[Aufgabe 1]: Übersetze den folgenden Satz aus dem vorliegenden Text ins Englische: „Um es mit einem Satz zusammenzufassen: Der Abend war beeindruckend und enttäuschend zugleich.“

[Vorliegender Text]:
+---+

Als ich hörte, dass im Deutschen Theater ‚Der Einzige und sein Eigentum‘ als Theaterstück aufgeführt wird, musste ich unbedingt hin. Als junger Mann habe ich in einer Lesegruppe mehrere Jahre lang den Max Stirner Text Woche für Woche, Absatz für Absatz gelesen und vor allem diskutiert. Das Buch hat mein Denken geprägt, auch wenn ich mich heute nicht mehr als pazifistischen Anarchisten bezeichnen würde.

Um es mit einem Satz zusammenzufassen: Der Abend war beeindruckend und enttäuschend zugleich.

Beeindruckend das Bühnenbild, die Kostüme, die Choreografie, der Sprechgesang, also die Inszenierung, alles mit ungeheurem Aufwand in Szene gesetzt. Wirkliches Theater, mit allem Schnickschnack der heute en vogue ist. Die Drehbühne fast immer in Bewegung, ständig wechselnde Kostüme und der Sprechgesang, mit lauter Musik hinterlegt, mal im Chor, mal im Wechsel, mal als Soli. Dazu Videoprojektionen der SchauspielerInnen, wobei der an Breugel erinnernde, raumfüllende, spiralförmige Turm als Projektionsfläche diente, auf den später bedeutungsschwanger Bienenwaben projiziert wurden, die sich schließlich zu Hochhausgebilden transformierten. Der scheinbare Höhepunkt war es, als die Zuschauer sich eine 3D-Brille aufsetzen und in eine 3D-Welt eintauchen sollten. Leider war der visuelle Eindruck eher mittelmäßig und es wirkte gewollt.

+---+

[Aufgabe 2]: Schreibe die Einträge unverändert ab, beginnend mit ihrer ersten Zeile und weiter bis einschließlich der Zeile, die "3:30 PM -- halfway" enthält.

+---+

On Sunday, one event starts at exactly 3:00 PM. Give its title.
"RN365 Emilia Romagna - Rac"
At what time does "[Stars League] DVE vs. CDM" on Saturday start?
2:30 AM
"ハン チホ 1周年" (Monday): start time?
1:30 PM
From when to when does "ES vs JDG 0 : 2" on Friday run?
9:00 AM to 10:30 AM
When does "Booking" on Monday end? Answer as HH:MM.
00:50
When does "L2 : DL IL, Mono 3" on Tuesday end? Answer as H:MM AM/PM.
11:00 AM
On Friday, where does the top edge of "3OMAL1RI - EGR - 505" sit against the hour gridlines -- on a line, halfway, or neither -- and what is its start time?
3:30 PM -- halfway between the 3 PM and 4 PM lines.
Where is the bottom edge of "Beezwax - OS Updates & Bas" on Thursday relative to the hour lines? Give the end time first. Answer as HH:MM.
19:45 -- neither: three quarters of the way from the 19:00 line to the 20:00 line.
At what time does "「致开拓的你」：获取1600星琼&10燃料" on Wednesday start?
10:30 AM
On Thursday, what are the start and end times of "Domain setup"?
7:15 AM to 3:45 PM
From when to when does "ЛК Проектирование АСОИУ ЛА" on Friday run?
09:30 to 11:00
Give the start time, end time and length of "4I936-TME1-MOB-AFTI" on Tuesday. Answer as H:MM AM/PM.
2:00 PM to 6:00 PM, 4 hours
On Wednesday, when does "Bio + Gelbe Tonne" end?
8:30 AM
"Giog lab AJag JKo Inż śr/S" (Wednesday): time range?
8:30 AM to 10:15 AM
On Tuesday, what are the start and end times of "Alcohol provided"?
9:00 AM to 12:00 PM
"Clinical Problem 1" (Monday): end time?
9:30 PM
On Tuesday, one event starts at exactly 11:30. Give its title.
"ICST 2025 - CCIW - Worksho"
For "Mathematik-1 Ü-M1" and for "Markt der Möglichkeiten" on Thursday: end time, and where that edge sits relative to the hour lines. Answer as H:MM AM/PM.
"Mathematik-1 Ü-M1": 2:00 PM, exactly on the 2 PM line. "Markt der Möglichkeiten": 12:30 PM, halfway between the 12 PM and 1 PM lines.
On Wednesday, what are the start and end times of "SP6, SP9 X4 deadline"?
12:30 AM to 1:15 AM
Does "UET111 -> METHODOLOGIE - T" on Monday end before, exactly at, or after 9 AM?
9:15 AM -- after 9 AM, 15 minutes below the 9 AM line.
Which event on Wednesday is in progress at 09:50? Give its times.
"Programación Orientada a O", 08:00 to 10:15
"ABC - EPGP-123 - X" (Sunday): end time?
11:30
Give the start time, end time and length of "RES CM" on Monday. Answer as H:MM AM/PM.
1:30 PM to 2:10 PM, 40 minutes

+---+

[Erwartete Antwort 1]: To sum it up in one sentence: the evening was impressive and disappointing at the same time.

[Erwartete Antwort 2]:
On Sunday, one event starts at exactly 3:00 PM. Give its title.
"RN365 Emilia Romagna - Rac"
At what time does "[Stars League] DVE vs. CDM" on Saturday start?
2:30 AM
"ハン チホ 1周年" (Monday): start time?
1:30 PM
From when to when does "ES vs JDG 0 : 2" on Friday run?
9:00 AM to 10:30 AM
When does "Booking" on Monday end? Answer as HH:MM.
00:50
When does "L2 : DL IL, Mono 3" on Tuesday end? Answer as H:MM AM/PM.
11:00 AM
On Friday, where does the top edge of "3OMAL1RI - EGR - 505" sit against the hour gridlines -- on a line, halfway, or neither -- and what is its start time?
3:30 PM -- halfway between the 3 PM and 4 PM lines.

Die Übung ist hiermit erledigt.